## The input
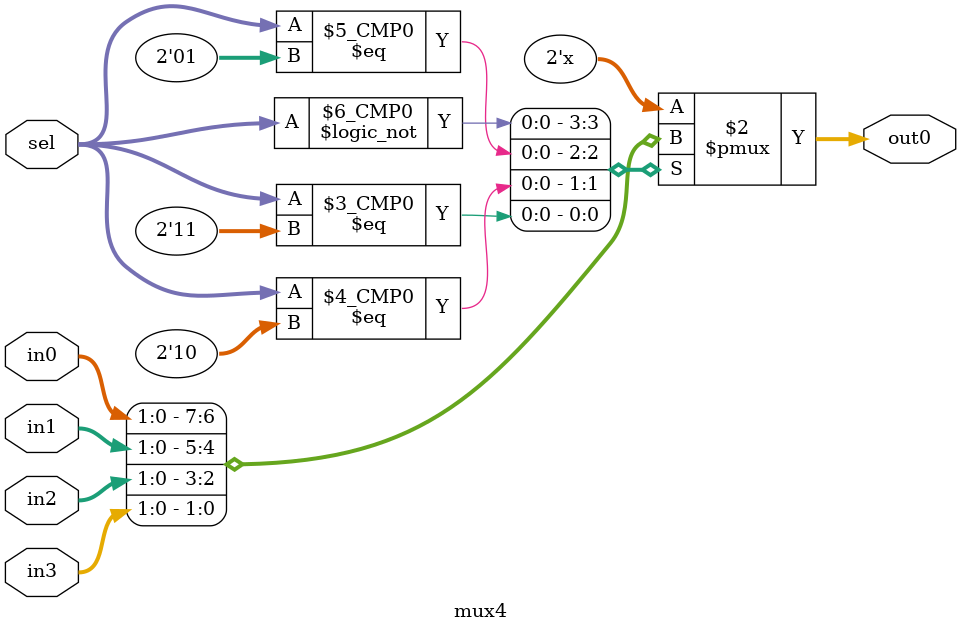
<source format=v>
module mux4
(
    input wire [1:0]in0,
    input wire [1:0]in1,
    input wire [1:0]in2,
    input wire [1:0]in3,
    output reg[1:0] out0,
    input wire [1:0]sel
);

 always @ (*)
 begin
     case(sel)
         0: begin out0=in0;  end
         1: begin out0=in1;  end
         2: begin out0=in2;  end
         3: begin out0=in3;  end
     endcase
 end

endmodule
</source>
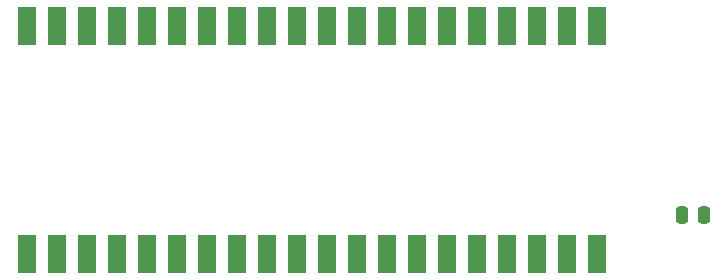
<source format=gtp>
%TF.GenerationSoftware,KiCad,Pcbnew,6.0.5-a6ca702e91~116~ubuntu22.04.1*%
%TF.CreationDate,2022-07-07T11:21:45+05:30*%
%TF.ProjectId,macro_pad,6d616372-6f5f-4706-9164-2e6b69636164,rev?*%
%TF.SameCoordinates,Original*%
%TF.FileFunction,Paste,Top*%
%TF.FilePolarity,Positive*%
%FSLAX46Y46*%
G04 Gerber Fmt 4.6, Leading zero omitted, Abs format (unit mm)*
G04 Created by KiCad (PCBNEW 6.0.5-a6ca702e91~116~ubuntu22.04.1) date 2022-07-07 11:21:45*
%MOMM*%
%LPD*%
G01*
G04 APERTURE LIST*
G04 Aperture macros list*
%AMRoundRect*
0 Rectangle with rounded corners*
0 $1 Rounding radius*
0 $2 $3 $4 $5 $6 $7 $8 $9 X,Y pos of 4 corners*
0 Add a 4 corners polygon primitive as box body*
4,1,4,$2,$3,$4,$5,$6,$7,$8,$9,$2,$3,0*
0 Add four circle primitives for the rounded corners*
1,1,$1+$1,$2,$3*
1,1,$1+$1,$4,$5*
1,1,$1+$1,$6,$7*
1,1,$1+$1,$8,$9*
0 Add four rect primitives between the rounded corners*
20,1,$1+$1,$2,$3,$4,$5,0*
20,1,$1+$1,$4,$5,$6,$7,0*
20,1,$1+$1,$6,$7,$8,$9,0*
20,1,$1+$1,$8,$9,$2,$3,0*%
G04 Aperture macros list end*
%ADD10R,1.600000X3.200000*%
%ADD11RoundRect,0.250000X0.250000X0.475000X-0.250000X0.475000X-0.250000X-0.475000X0.250000X-0.475000X0*%
G04 APERTURE END LIST*
D10*
%TO.C,U2*%
X99880000Y-99580000D03*
X102420000Y-99580000D03*
X104960000Y-99580000D03*
X107500000Y-99580000D03*
X110040000Y-99580000D03*
X112580000Y-99580000D03*
X115120000Y-99580000D03*
X117660000Y-99580000D03*
X120200000Y-99580000D03*
X122740000Y-99580000D03*
X125280000Y-99580000D03*
X127820000Y-99580000D03*
X130360000Y-99580000D03*
X132900000Y-99580000D03*
X135440000Y-99580000D03*
X137980000Y-99580000D03*
X140520000Y-99580000D03*
X143060000Y-99580000D03*
X145600000Y-99580000D03*
X148140000Y-99580000D03*
X148120000Y-80200000D03*
X145580000Y-80200000D03*
X143040000Y-80200000D03*
X140500000Y-80200000D03*
X137960000Y-80200000D03*
X135420000Y-80200000D03*
X132880000Y-80200000D03*
X130340000Y-80200000D03*
X127800000Y-80200000D03*
X125260000Y-80200000D03*
X122720000Y-80200000D03*
X120180000Y-80200000D03*
X117640000Y-80200000D03*
X115100000Y-80200000D03*
X112560000Y-80200000D03*
X110020000Y-80200000D03*
X107480000Y-80200000D03*
X104940000Y-80200000D03*
X102400000Y-80200000D03*
X99860000Y-80200000D03*
%TD*%
D11*
%TO.C,C1*%
X157240000Y-96260000D03*
X155340000Y-96260000D03*
%TD*%
M02*

</source>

## Exercise
The data must come back word for word, with every picture removed.

## Result below
<source format=v>
module mux4
(
    input wire [1:0]in0,
    input wire [1:0]in1,
    input wire [1:0]in2,
    input wire [1:0]in3,
    output reg[1:0] out0,
    input wire [1:0]sel
);

 always @ (*)
 begin
     case(sel)
         0: begin out0=in0;  end
         1: begin out0=in1;  end
         2: begin out0=in2;  end
         3: begin out0=in3;  end
     endcase
 end

endmodule
</source>
<source format=gtp>
%TF.GenerationSoftware,KiCad,Pcbnew,6.0.5-a6ca702e91~116~ubuntu22.04.1*%
%TF.CreationDate,2022-07-07T11:21:45+05:30*%
%TF.ProjectId,macro_pad,6d616372-6f5f-4706-9164-2e6b69636164,rev?*%
%TF.SameCoordinates,Original*%
%TF.FileFunction,Paste,Top*%
%TF.FilePolarity,Positive*%
%FSLAX46Y46*%
G04 Gerber Fmt 4.6, Leading zero omitted, Abs format (unit mm)*
G04 Created by KiCad (PCBNEW 6.0.5-a6ca702e91~116~ubuntu22.04.1) date 2022-07-07 11:21:45*
%MOMM*%
%LPD*%
G01*
G04 APERTURE LIST*
G04 Aperture macros list*
%AMRoundRect*
0 Rectangle with rounded corners*
0 $1 Rounding radius*
0 $2 $3 $4 $5 $6 $7 $8 $9 X,Y pos of 4 corners*
0 Add a 4 corners polygon primitive as box body*
4,1,4,$2,$3,$4,$5,$6,$7,$8,$9,$2,$3,0*
0 Add four circle primitives for the rounded corners*
1,1,$1+$1,$2,$3*
1,1,$1+$1,$4,$5*
1,1,$1+$1,$6,$7*
1,1,$1+$1,$8,$9*
0 Add four rect primitives between the rounded corners*
20,1,$1+$1,$2,$3,$4,$5,0*
20,1,$1+$1,$4,$5,$6,$7,0*
20,1,$1+$1,$6,$7,$8,$9,0*
20,1,$1+$1,$8,$9,$2,$3,0*%
G04 Aperture macros list end*
%ADD10R,1.600000X3.200000*%
%ADD11RoundRect,0.250000X0.250000X0.475000X-0.250000X0.475000X-0.250000X-0.475000X0.250000X-0.475000X0*%
G04 APERTURE END LIST*
D10*
%TO.C,U2*%
X99880000Y-99580000D03*
X102420000Y-99580000D03*
X104960000Y-99580000D03*
X107500000Y-99580000D03*
X110040000Y-99580000D03*
X112580000Y-99580000D03*
X115120000Y-99580000D03*
X117660000Y-99580000D03*
X120200000Y-99580000D03*
X122740000Y-99580000D03*
X125280000Y-99580000D03*
X127820000Y-99580000D03*
X130360000Y-99580000D03*
X132900000Y-99580000D03*
X135440000Y-99580000D03*
X137980000Y-99580000D03*
X140520000Y-99580000D03*
X143060000Y-99580000D03*
X145600000Y-99580000D03*
X148140000Y-99580000D03*
X148120000Y-80200000D03*
X145580000Y-80200000D03*
X143040000Y-80200000D03*
X140500000Y-80200000D03*
X137960000Y-80200000D03*
X135420000Y-80200000D03*
X132880000Y-80200000D03*
X130340000Y-80200000D03*
X127800000Y-80200000D03*
X125260000Y-80200000D03*
X122720000Y-80200000D03*
X120180000Y-80200000D03*
X117640000Y-80200000D03*
X115100000Y-80200000D03*
X112560000Y-80200000D03*
X110020000Y-80200000D03*
X107480000Y-80200000D03*
X104940000Y-80200000D03*
X102400000Y-80200000D03*
X99860000Y-80200000D03*
%TD*%
D11*
%TO.C,C1*%
X157240000Y-96260000D03*
X155340000Y-96260000D03*
%TD*%
M02*

</source>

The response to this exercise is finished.